Assignment 1: Print the listing from its first line down to the line containing "344.3], [0, 0, 1]] dist [0.015829, -0.112612]", including both, and leave the pictures out.

The Georgia Supreme Court has held that if a challenger's petition before an ALJ seeks to overturn the issuance of a permit, “the burden shift[s] to the challenger to show that the permit was wrongfully issued.”  Hughey, supra at.   See also Longleaf, supra, at 768(7).   The parties in this case disagree about how a permit challenger shows that the permit was wrongfully issued in the context of a de novo hearing before an ALJ.

Appellants contend that a “permit challenger must affirmatively demonstrate by a preponderance of the evidence that the permit, or the operation of the permitted activity pursuant to the terms and conditions of the permit, violates or will violate provisions of the applicable statute or the regulations adopted thereunder.”   Appellants argue that permit challengers must affirmatively prove that a permit was “wrongfully issued” under the Coastal Marshlands Protection Act by showing by a preponderance of the evidence that the proposed structure would be contrary to public interest or that a feasible alternative exists.   See OCGA § 12–5–286(h).

Riverkeeper does not dispute that it bears the burden of proof before the ALJ or that the ALJ conducts a de novo hearing.   Instead, it asserts that it can fulfill its burden of showing the permit was “wrongfully issued” by pointing out that the Committee lacked “the information needed to make a valid public interest determination.”   According to Riverkeeper, the Committee lacked “information necessary to make a valid public interest determination” as demonstrated by its special condition for the permit to require MID–ROC to gather data after the permit was issued.   It contends that it can meet its burden “by showing that the permit was wrongfully issued because the applicant and the agency did not meet the standards of the Marsh Act, which require a demonstration by the applicant and findings by the agency before the permit can issue.”   In essence, Riverkeeper asserts that an ALJ should deny a permit if there was insufficient evidence before the Committee showing that a particular structure will not be contrary to the public interest.

We find no merit in Riverkeeper's argument.   Under the Administrative Procedures Act, the ALJ was required to make an “independent determination” based upon the evidence presented and was authorized to make any disposition available to the Committee when it reviewed the permit application.   See Longleaf, supra.   Requiring an ALJ to determine whether a permit applicant met its burden of proof before the Committee would vitiate the long-standing rule that an ALJ must make an independent determination of whether the permit would violate the provisions of the applicable statute or regulations.   See Gwinnett County v. Lake Lanier Assoc., 265 Ga.App. 214, 221(2) (593 S.E.2d 678) (2004) (holding trial court erred by shifting burden of proof to agency to demonstrate compliance with statute when permit challenger “had burden to demonstrate noncompliance”), affirmed in part, reversed in part, Hughey, supra;  In re Coffee County Solid Waste Handling Permit, supra (concluding permit challenger's argument that evidence before agency was insufficient will not sustain their burden of proof before ALJ).

Dataset excerpt:
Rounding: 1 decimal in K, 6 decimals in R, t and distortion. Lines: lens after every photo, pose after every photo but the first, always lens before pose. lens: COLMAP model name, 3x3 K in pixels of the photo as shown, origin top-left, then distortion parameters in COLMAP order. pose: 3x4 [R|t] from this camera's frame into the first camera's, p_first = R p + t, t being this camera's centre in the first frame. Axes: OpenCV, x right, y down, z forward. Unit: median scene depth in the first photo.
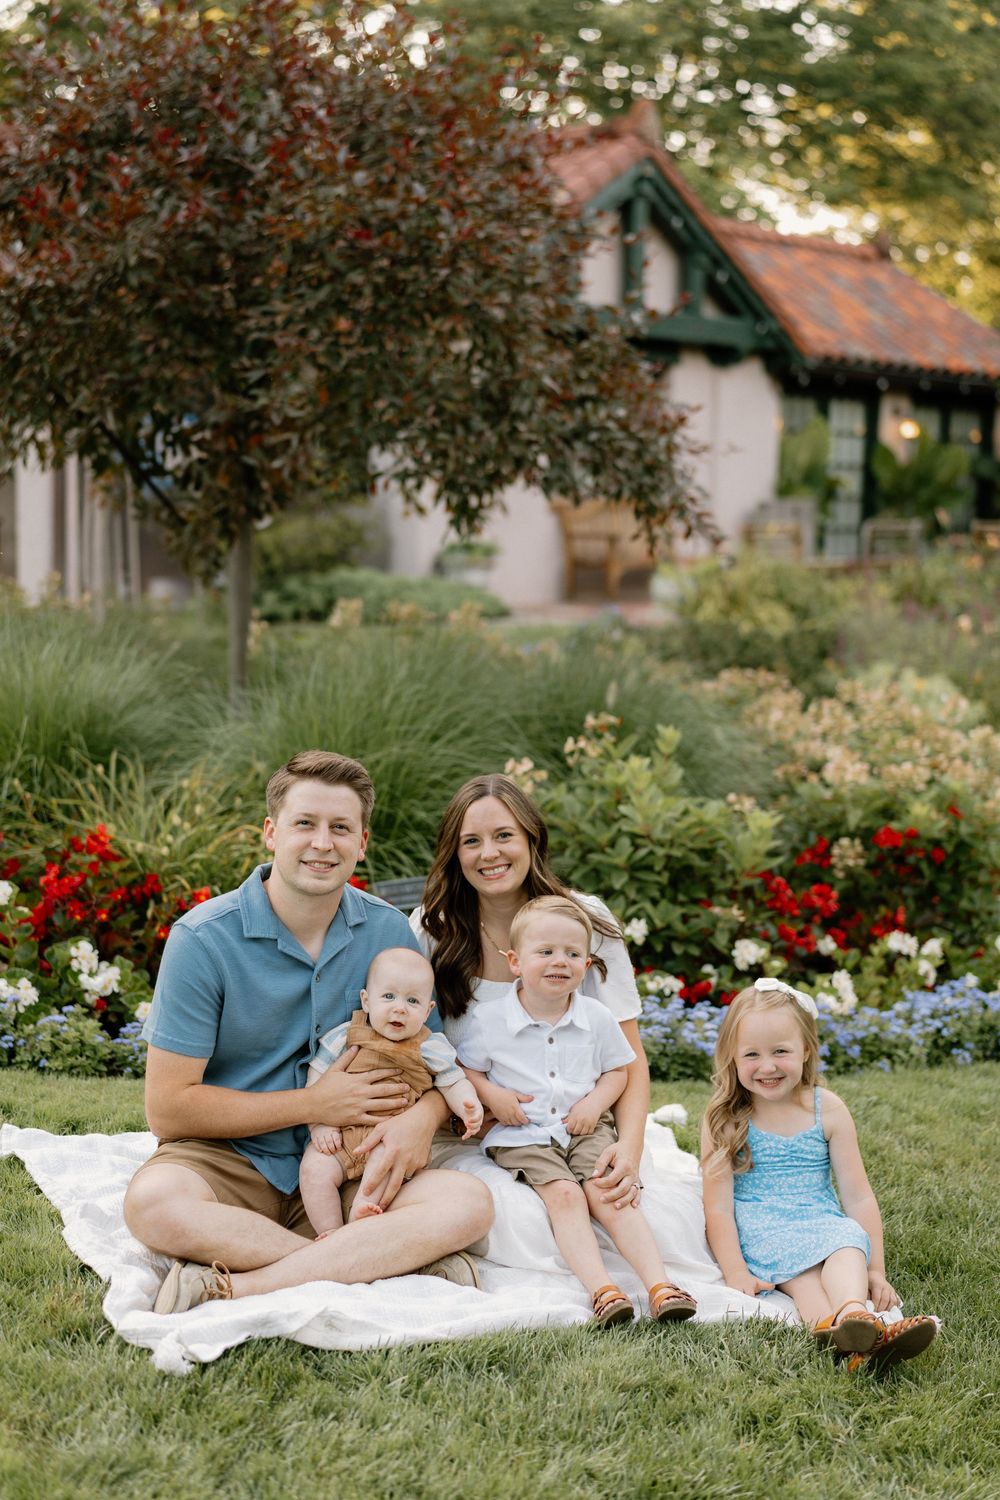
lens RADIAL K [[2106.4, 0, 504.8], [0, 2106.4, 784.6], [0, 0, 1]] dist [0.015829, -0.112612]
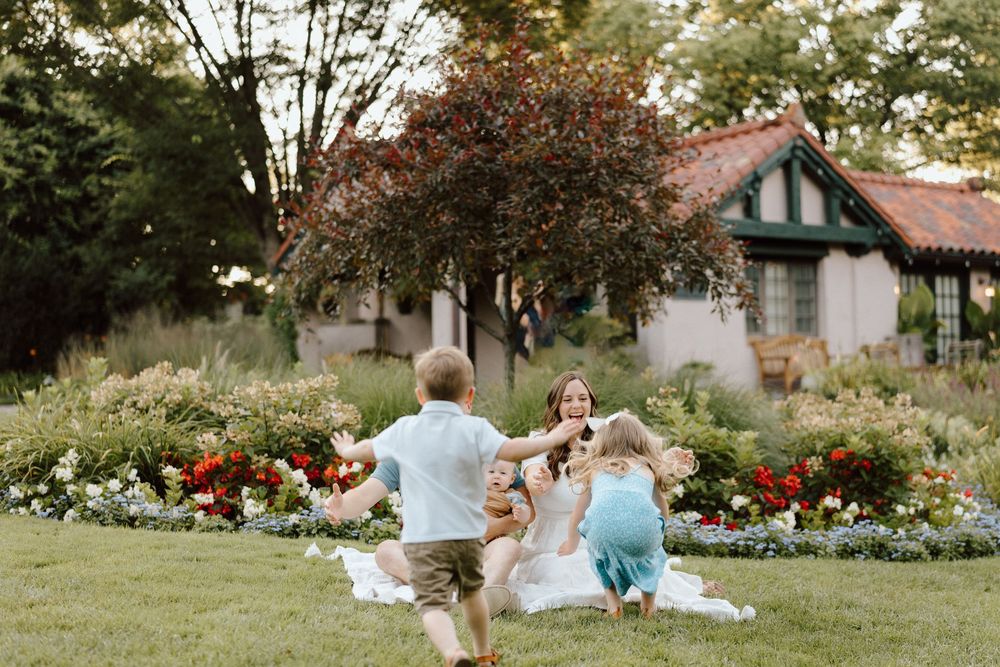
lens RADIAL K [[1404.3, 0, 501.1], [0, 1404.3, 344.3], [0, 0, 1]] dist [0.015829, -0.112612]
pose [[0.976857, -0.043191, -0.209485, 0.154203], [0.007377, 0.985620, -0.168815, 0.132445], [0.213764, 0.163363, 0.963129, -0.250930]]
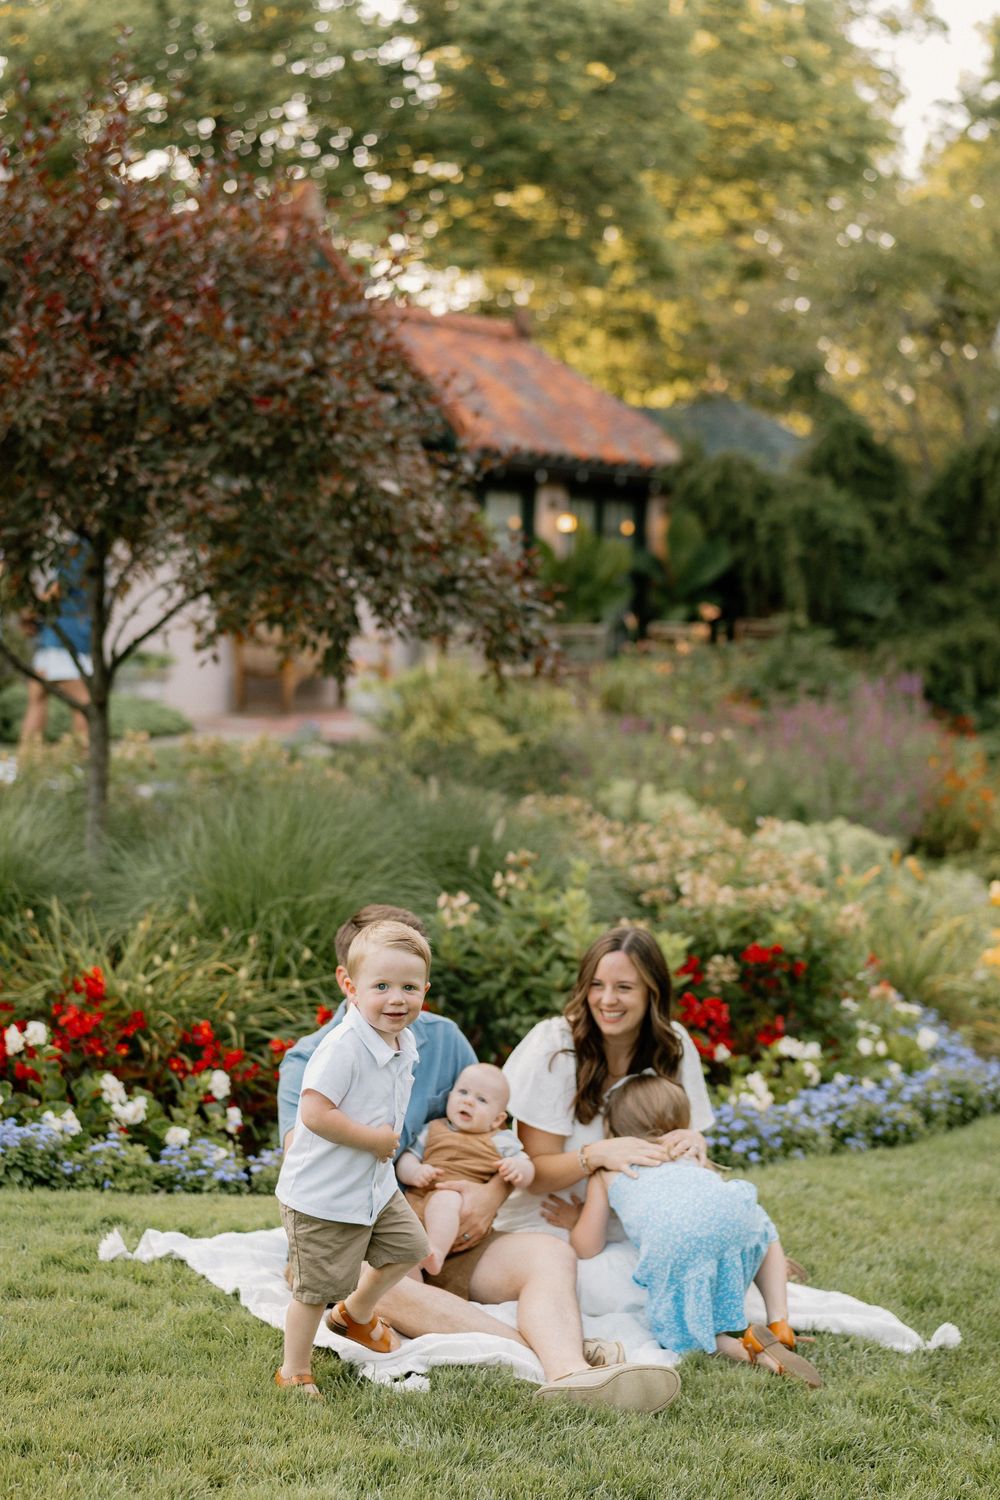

Assignment 2:
Answer these questions from the court opinion:
(a) Under the Administrative Procedures Act, what kind of determination was the ALJ required to make?
(b) Which code section do Appellants cite in support of their argument?
(c) What did Riverkeeper say the special condition on the permit required MID–ROC to do?

Answer section 1:
Rounding: 1 decimal in K, 6 decimals in R, t and distortion. Lines: lens after every photo, pose after every photo but the first, always lens before pose. lens: COLMAP model name, 3x3 K in pixels of the photo as shown, origin top-left, then distortion parameters in COLMAP order. pose: 3x4 [R|t] from this camera's frame into the first camera's, p_first = R p + t, t being this camera's centre in the first frame. Axes: OpenCV, x right, y down, z forward. Unit: median scene depth in the first photo.
lens RADIAL K [[2106.4, 0, 504.8], [0, 2106.4, 784.6], [0, 0, 1]] dist [0.015829, -0.112612]
lens RADIAL K [[1404.3, 0, 501.1], [0, 1404.3, 344.3], [0, 0, 1]] dist [0.015829, -0.112612]

Answer section 2:
(a) An "independent determination" based upon the evidence presented.
(b) OCGA § 12–5–286(h).
(c) Gather data after the permit was issued.